1513’de Cicelli’yi zaptettiler. 1514 baharında Lipari adaları önlerinde Bougie Limanı açıklarında İspanyollarla yaptıkları savaşta iki yüz leventleri şehit düştü. Bununla beraber bu çarpışma onlara sayısız esir ve zengin ganimetler kazandırdı. 1516’da, Midilli’de bulunan ağabeyleri İshak’tan ayrılarak üsleri olan Halkü’l-Vad’a döndüler. Yakın arkadaşları Piri Reis’i, altı gemi, iki yüz esir ve birçok değerli hediye ile İstanbul’a gönderdiler. 1516-1517 yıllarında İspanyollarla karada ve denizde şiddetli çarpışmalar yaparak Cezayir’e hakim oldular.

1517-1518’de İspanyol ve Araplara karşı yaptıkları savaşlarda İshak ve Oruç Reis öldüler. Barbaros adı ve Cezayir hükümdarlığı Hızır Reis’e kaldı. Kardeşlerinin ölümü ve sıklaşan Arap-İspanyol saldırıları onu güvenilir bir destek aramaya zorladı. I. Selim’e bir elçi göndererek buyruğuna girmek istediğini bildirdi. Bu dileği kabul olunarak kendisi Cezayir beylerbeyliğine atandı ve emrine iki bin yeniçeri, birçok topçu ile Anadolu’da asker toplama yetkisi veren bir ferman gönderildi.

Barbaros Hayreddin, Alman İmparatoru Şarlken’in desteklediği müttefik filosu ve aleyhine dönen Tunus sultanını yenerek Şersel’e çekildi.
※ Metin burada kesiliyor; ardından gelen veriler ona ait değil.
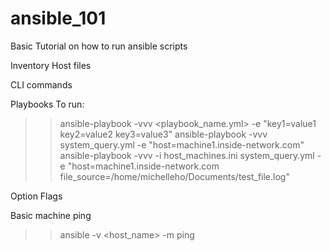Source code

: # ansible_101
Basic Tutorial on how to run ansible scripts

Inventory Host files

CLI commands

Playbooks
To run:
>> ansible-playbook -vvv <playbook_name.yml> -e "key1=value1 key2=value2 key3=value3"
>> ansible-playbook -vvv system_query.yml -e "host=machine1.inside-network.com"
>> ansible-playbook -vvv -i host_machines.ini system_query.yml -e "host=machine1.inside-network.com file_source=/home/michelleho/Documents/test_file.log"

Option Flags


Basic machine ping
>> ansible -v <host_name> -m ping
>> 
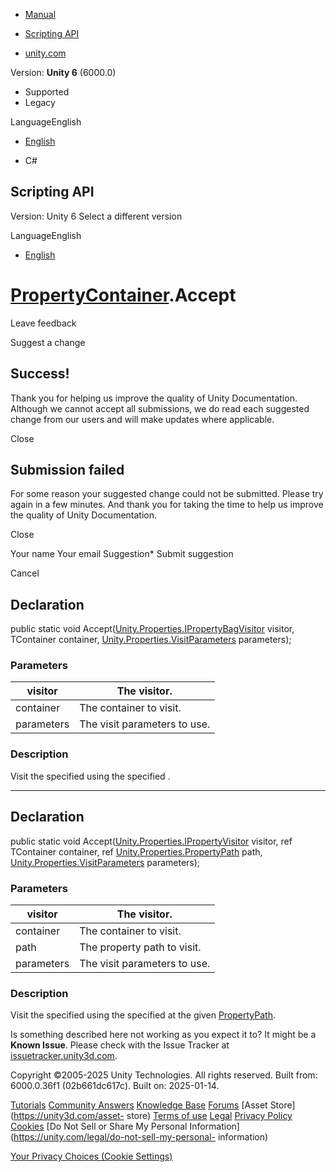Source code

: [ ]()

  * [Manual](../Manual/index.html)
  * [Scripting API](../ScriptReference/index.html)

  * [unity.com](https://unity.com/)

Version: **Unity 6** (6000.0)

  * Supported
  * Legacy

LanguageEnglish

  * [English]()

  * C#

[ ](https://docs.unity3d.com)

## Scripting API

Version: Unity 6 Select a different version

LanguageEnglish

  * [English]()

#  [PropertyContainer](Unity.Properties.PropertyContainer.html).Accept

Leave feedback

Suggest a change

## Success!

Thank you for helping us improve the quality of Unity Documentation. Although
we cannot accept all submissions, we do read each suggested change from our
users and will make updates where applicable.

Close

## Submission failed

For some reason your suggested change could not be submitted. Please <a>try
again</a> in a few minutes. And thank you for taking the time to help us
improve the quality of Unity Documentation.

Close

Your name Your email Suggestion* Submit suggestion

Cancel

[ ]()

## Declaration

public static void
Accept([Unity.Properties.IPropertyBagVisitor](Unity.Properties.IPropertyBagVisitor.html)
visitor, TContainer container,
[Unity.Properties.VisitParameters](Unity.Properties.VisitParameters.html)
parameters);

### Parameters

visitor | The visitor.  
---|---  
container | The container to visit.  
parameters | The visit parameters to use.  
  
### Description

Visit the specified using the specified .

* * *

## Declaration

public static void
Accept([Unity.Properties.IPropertyVisitor](Unity.Properties.IPropertyVisitor.html)
visitor, ref TContainer container, ref
[Unity.Properties.PropertyPath](Unity.Properties.PropertyPath.html) path,
[Unity.Properties.VisitParameters](Unity.Properties.VisitParameters.html)
parameters);

### Parameters

visitor | The visitor.  
---|---  
container | The container to visit.  
path | The property path to visit.  
parameters | The visit parameters to use.  
  
### Description

Visit the specified using the specified at the given
[PropertyPath](Unity.Properties.PropertyPath.html).

Is something described here not working as you expect it to? It might be a
**Known Issue**. Please check with the Issue Tracker at
[issuetracker.unity3d.com](https://issuetracker.unity3d.com).

Copyright ©2005-2025 Unity Technologies. All rights reserved. Built from:
6000.0.36f1 (02b661dc617c). Built on: 2025-01-14.

[Tutorials](https://unity3d.com/learn) [Community
Answers](https://answers.unity3d.com) [Knowledge
Base](https://support.unity3d.com/hc/en-us)
[Forums](https://forum.unity3d.com) [Asset Store](https://unity3d.com/asset-
store) [Terms of use](https://docs.unity3d.com/Manual/TermsOfUse.html)
[Legal](https://unity.com/legal) [Privacy
Policy](https://unity.com/legal/privacy-policy)
[Cookies](https://unity.com/legal/cookie-policy) [Do Not Sell or Share My
Personal Information](https://unity.com/legal/do-not-sell-my-personal-
information)

[Your Privacy Choices (Cookie Settings)](javascript:void\(0\);)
Son savaşlarda sayıları azalan leventler ve burada kendisine katılan Türk denizcilerle Avrupa kıyılarına baskınlar düzenledi U520-1525). İspanyol üssü olan Penon Adası’nı aldı. Kıyı ile arasını kapatarak 1529’da Cezayir Limanı’nı yaptırdı.

1531’de Cenevizli Amiral Andrea Doria’nın Şersel’e yaptığı baskını karşılayarak binlerce esir aldı. 1532’de İspanya’da Katoliklerle anlaşmazlık içinde olan Müslümanlara yardımcı oldu. 1533’de, I. Süleyman’ın çağrısı üzerine büyük bir karşılama töreni ile İstanbul’a geldi. Padişah tarafından kendisine "Hayreddin" adı vezirlik ve kaptan-ı deryalık verildi.

Yeni gemilerle güçlenen donanmasının başında (1534) Akdeniz’de İtalya, Santa Lucca’ya Reggio’ya saldırdı. 1535’de Şarlken komutasında Tunus’a çıkan Alman-İspanyol donanması ve Tunus sultanı ile mücadelelerden sonra donanmasının bakımda olması sebebiyle, Barbaros leventleriyle birlikte Tunus’u terkedip Bon Limanı’ndaki kadırgalarına binerek Cezayir’e gittiler.

1536-1537’de Otranto’da karaya çıkarak Castro Kalesi’ni aldı. Padişahın emriyle Ege ve İyon Denizi’ndeki Venedik adalarına yöneldi. Cenigo (Çulha), Eğin, Zee (Mürted), Naxia (Nakşa) Osmanlı egemenliği altına alındı. Bu gelişmeleri endişe ile izleyen Avrupa devletleri, Barbaros’a karşı 1538’de Andrea Doria’nın komutasında Papalık, Venedik, Portekiz ve İspanya ile Malta’nın katıldığı altı yüz savaş gemisinden oluşan bir donanma Adriyatik Denizi’nde toplandı. Hayreddin Paşa yirmi bir parçalık donanması ve bütün gücüyle saldırıya geçti. Büyük bir güç dengesizliğine rağmen savaş, tarihte görülmemiş bir zaferle sonuçlandı (27 Eylül 1538 ),

Preveze Zaferi’nden sonra Barbaros Hayreddin Paşa Akdeniz’i kontrolü altında bulundurdu. 1543’de bir filo ile Marsilya’ya giderek Fransa Donanma komutanını da beraberine alarak Nice’yi (Nis) aldı. Kış Toulon’da geçirildi. Barbaros Hayreddin Paşa 1544’de İstanbul’a dönerek uzun bir hastalıktan sonra Beşiktaş’taki yalısında öldü.

Barbaros, anılarını Seyyid Muradiye’ye yazdırmış; Gazavat-ı Hayreddin Paşa adlı çok değerli bir eser bırakmıştır.